Your task: Among the entries below, which lines run from the line with "204 389 10481" through the line with "337 298 740.0"? Retype those, both ends included, exactly and without pictures.

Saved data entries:
■ ■ ■
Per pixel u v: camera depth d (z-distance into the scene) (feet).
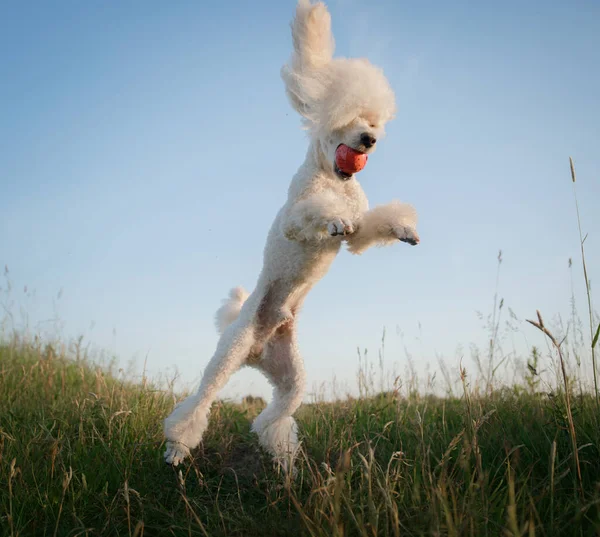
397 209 11.18
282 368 13.46
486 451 10.90
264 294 13.14
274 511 10.00
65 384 18.13
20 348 23.75
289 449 12.34
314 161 12.18
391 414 14.85
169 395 16.89
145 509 10.17
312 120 11.80
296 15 12.28
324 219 10.62
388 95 11.84
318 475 9.98
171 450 12.30
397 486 9.66
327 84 11.64
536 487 8.92
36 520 9.62
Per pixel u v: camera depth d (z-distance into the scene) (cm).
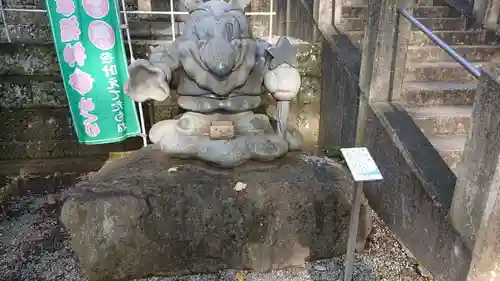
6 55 461
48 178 513
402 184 379
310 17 553
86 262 331
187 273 350
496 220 269
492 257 279
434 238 332
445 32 523
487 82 259
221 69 330
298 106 539
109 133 465
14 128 504
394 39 401
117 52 445
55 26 416
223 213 334
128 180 340
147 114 503
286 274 351
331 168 374
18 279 345
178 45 354
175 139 367
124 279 344
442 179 338
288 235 348
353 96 453
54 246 391
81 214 319
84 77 436
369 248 379
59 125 511
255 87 375
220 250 345
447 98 450
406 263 358
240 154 354
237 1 366
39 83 483
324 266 358
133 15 580
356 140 452
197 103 369
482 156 268
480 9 543
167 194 329
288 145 383
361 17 572
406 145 368
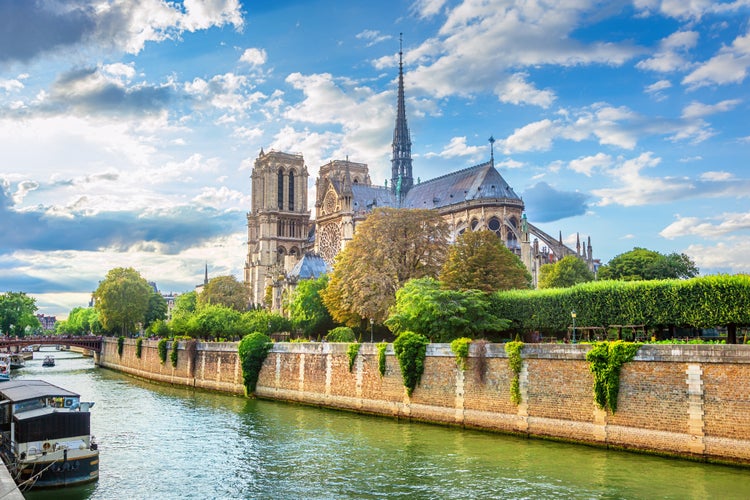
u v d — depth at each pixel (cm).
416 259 9988
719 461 4519
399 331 8088
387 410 6969
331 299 10500
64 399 4997
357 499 4147
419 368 6625
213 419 7188
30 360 19788
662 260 11138
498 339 7856
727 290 5531
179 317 14300
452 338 7406
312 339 11944
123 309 17450
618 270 11325
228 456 5356
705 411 4606
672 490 4053
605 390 5119
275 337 12375
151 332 15188
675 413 4753
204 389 10481
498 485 4303
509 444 5419
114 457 5369
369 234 9956
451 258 8612
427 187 18738
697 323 5706
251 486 4500
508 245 15300
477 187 16262
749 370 4434
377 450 5388
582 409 5303
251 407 8150
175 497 4294
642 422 4925
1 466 3469
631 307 6172
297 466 4972
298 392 8350
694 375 4669
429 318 7350
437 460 4981
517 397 5728
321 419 7031
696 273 11675
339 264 10412
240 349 9419
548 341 7962
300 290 11956
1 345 16325
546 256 16775
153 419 7231
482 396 6050
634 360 5006
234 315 12669
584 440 5259
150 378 12569
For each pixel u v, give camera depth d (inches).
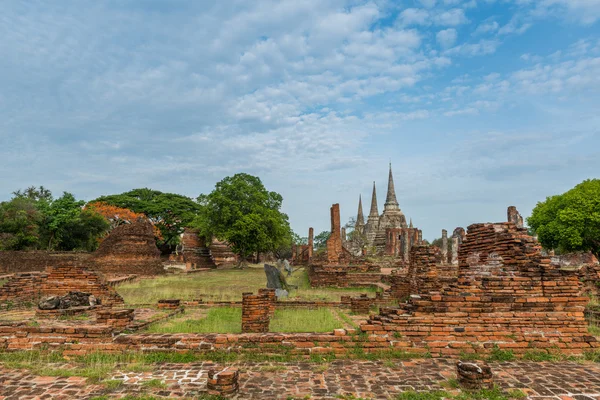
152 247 1407.5
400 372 297.6
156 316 501.4
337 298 740.0
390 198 2967.5
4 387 266.2
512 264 390.9
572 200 1433.3
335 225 1451.8
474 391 254.8
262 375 291.4
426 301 359.9
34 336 351.3
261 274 1402.6
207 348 340.2
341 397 249.0
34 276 639.1
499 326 354.6
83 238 1923.0
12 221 1518.2
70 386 268.2
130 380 279.7
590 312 487.5
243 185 1761.8
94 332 350.6
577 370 304.2
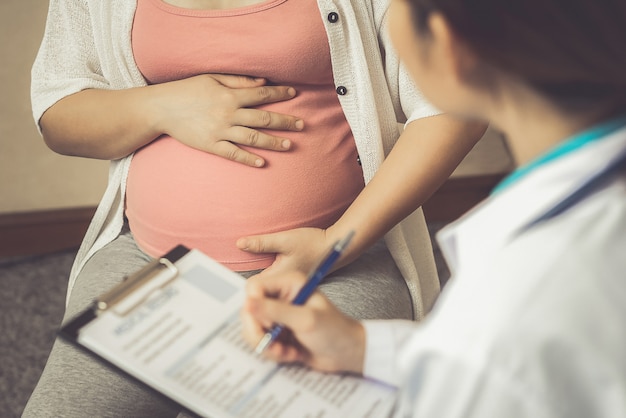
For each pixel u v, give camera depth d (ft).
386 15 3.95
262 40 3.83
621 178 1.95
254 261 3.91
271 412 2.56
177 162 3.96
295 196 3.90
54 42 4.35
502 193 2.08
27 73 6.53
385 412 2.63
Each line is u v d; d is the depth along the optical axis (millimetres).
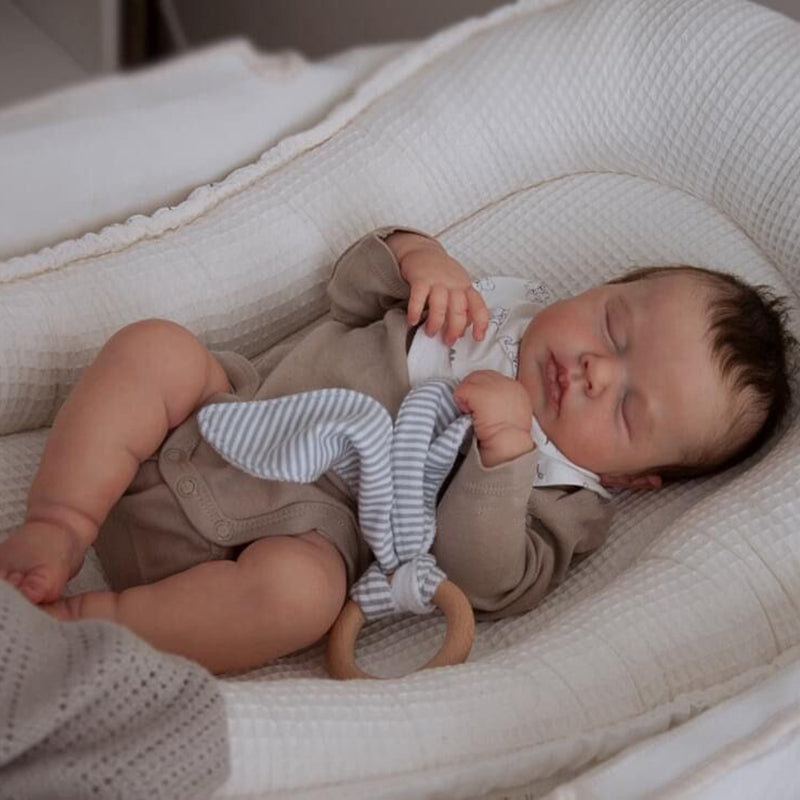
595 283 1380
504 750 827
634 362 1170
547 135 1427
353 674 970
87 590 1032
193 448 1040
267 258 1282
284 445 998
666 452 1178
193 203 1285
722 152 1360
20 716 623
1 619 654
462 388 1062
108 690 659
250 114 1358
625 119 1414
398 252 1205
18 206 1213
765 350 1197
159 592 938
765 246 1360
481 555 1055
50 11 2023
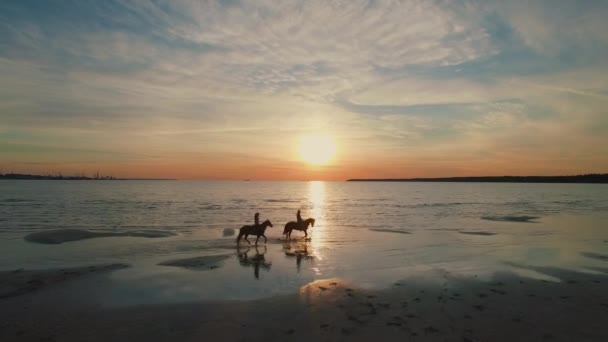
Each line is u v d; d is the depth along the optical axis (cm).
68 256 1700
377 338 797
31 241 2050
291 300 1059
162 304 1027
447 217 3684
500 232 2575
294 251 1853
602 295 1105
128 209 4200
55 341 791
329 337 805
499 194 9862
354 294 1114
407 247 1975
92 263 1559
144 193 8481
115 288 1182
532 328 852
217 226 2772
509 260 1638
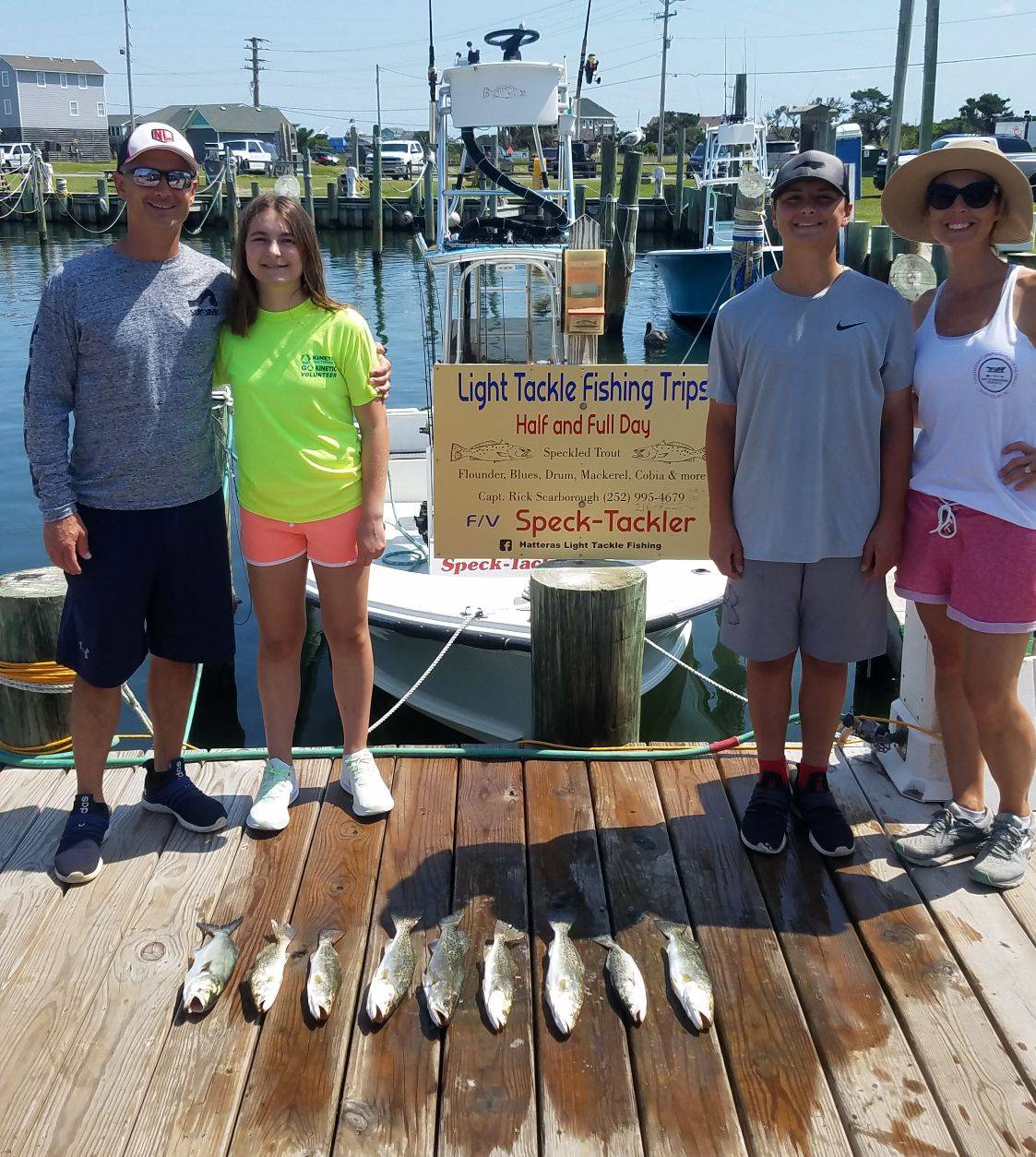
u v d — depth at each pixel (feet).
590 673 13.24
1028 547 9.21
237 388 10.28
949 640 10.12
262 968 8.92
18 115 217.97
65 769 12.39
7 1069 8.05
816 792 11.05
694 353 57.77
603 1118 7.70
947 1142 7.45
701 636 26.32
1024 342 9.09
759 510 9.89
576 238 19.76
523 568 19.08
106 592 10.02
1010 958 9.22
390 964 9.02
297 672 11.52
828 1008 8.72
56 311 9.41
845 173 9.12
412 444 27.96
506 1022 8.60
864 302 9.36
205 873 10.48
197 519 10.27
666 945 9.50
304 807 11.64
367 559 10.85
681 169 104.73
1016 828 10.19
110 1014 8.63
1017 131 115.24
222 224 110.73
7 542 30.71
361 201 113.50
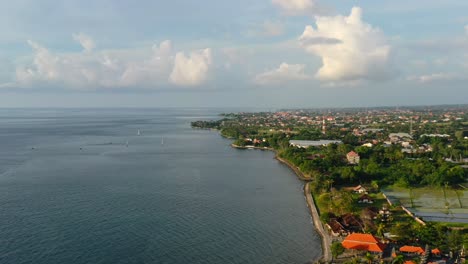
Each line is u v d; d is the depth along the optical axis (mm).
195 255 145000
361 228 165250
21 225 172500
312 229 172125
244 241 158000
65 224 174500
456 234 150000
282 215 191250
■ ■ ■
Worked solution:
204 389 10481
498 485 4303
509 444 5419
114 457 5369
369 234 9956
451 258 8612
427 187 18738
697 323 5706
251 486 4500
508 245 15300
477 187 16262
749 370 4434
377 450 5388
582 409 5303
251 407 8150
175 497 4294
642 422 4925
1 466 3469
631 307 6172
297 466 4972
298 392 8350
694 375 4669
429 318 7350
437 460 4981
517 397 5728
321 419 7031
696 273 11675
339 264 10412
240 349 9419
548 341 7962
300 290 11956
1 345 16325
546 256 16775
153 419 7231
482 396 6050
634 360 5006
234 315 12669
584 440 5259
150 378 12569
For each pixel u v, give camera depth d (inches).
152 247 1407.5
400 372 297.6
156 316 501.4
337 298 740.0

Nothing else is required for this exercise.